Aim of the exercise:
Nothing in the records below should be altered in the copy, although the pictures must be left out.

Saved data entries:
######
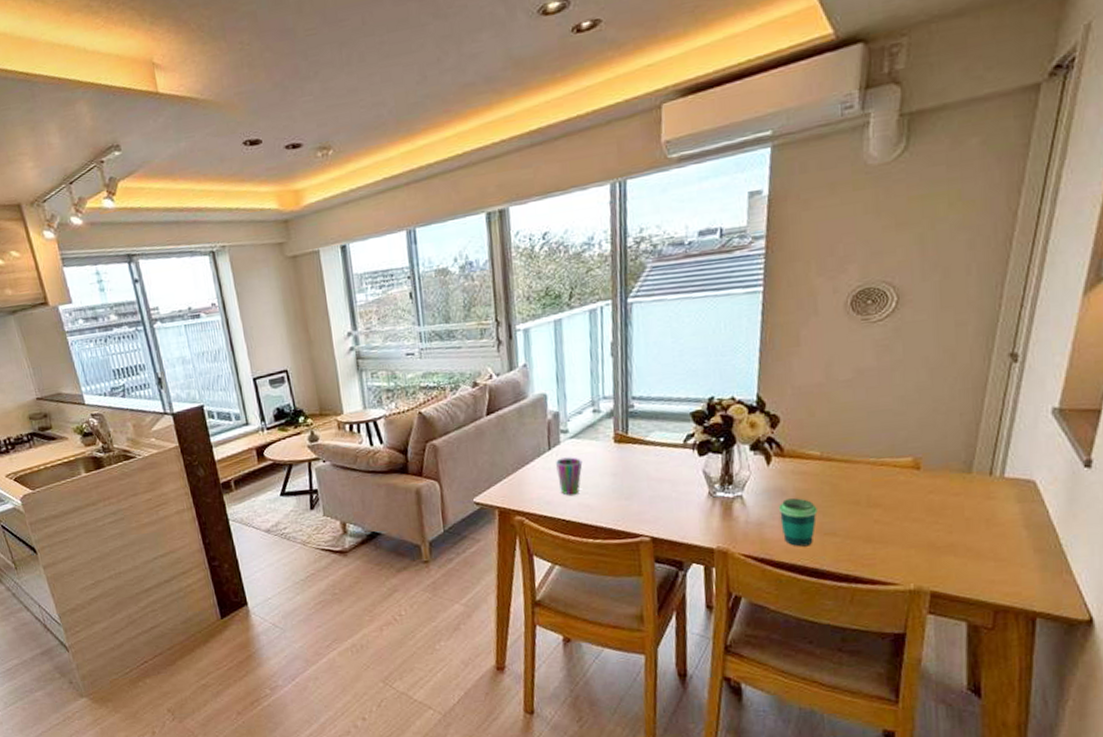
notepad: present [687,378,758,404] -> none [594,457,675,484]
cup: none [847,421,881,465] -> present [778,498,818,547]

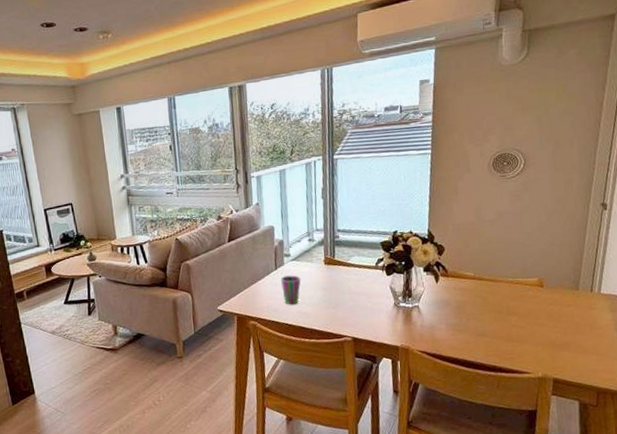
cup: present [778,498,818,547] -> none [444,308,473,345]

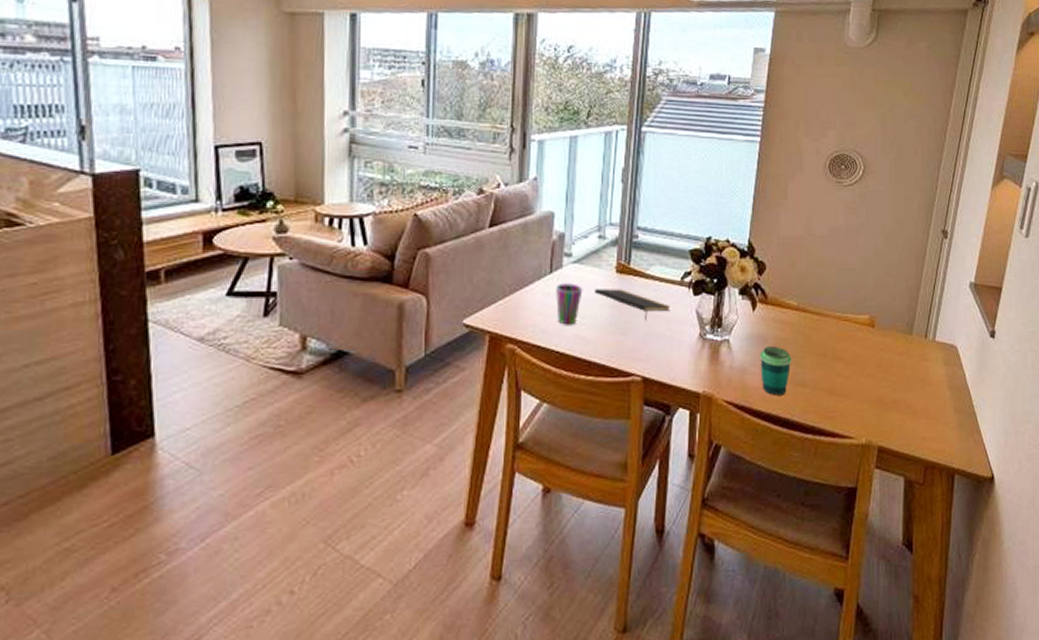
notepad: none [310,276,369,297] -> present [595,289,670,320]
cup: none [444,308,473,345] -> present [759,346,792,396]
######
Exercise output:
notepad: present [687,378,758,404] -> none [594,457,675,484]
cup: none [847,421,881,465] -> present [778,498,818,547]

cup: present [778,498,818,547] -> none [444,308,473,345]

notepad: none [310,276,369,297] -> present [595,289,670,320]
cup: none [444,308,473,345] -> present [759,346,792,396]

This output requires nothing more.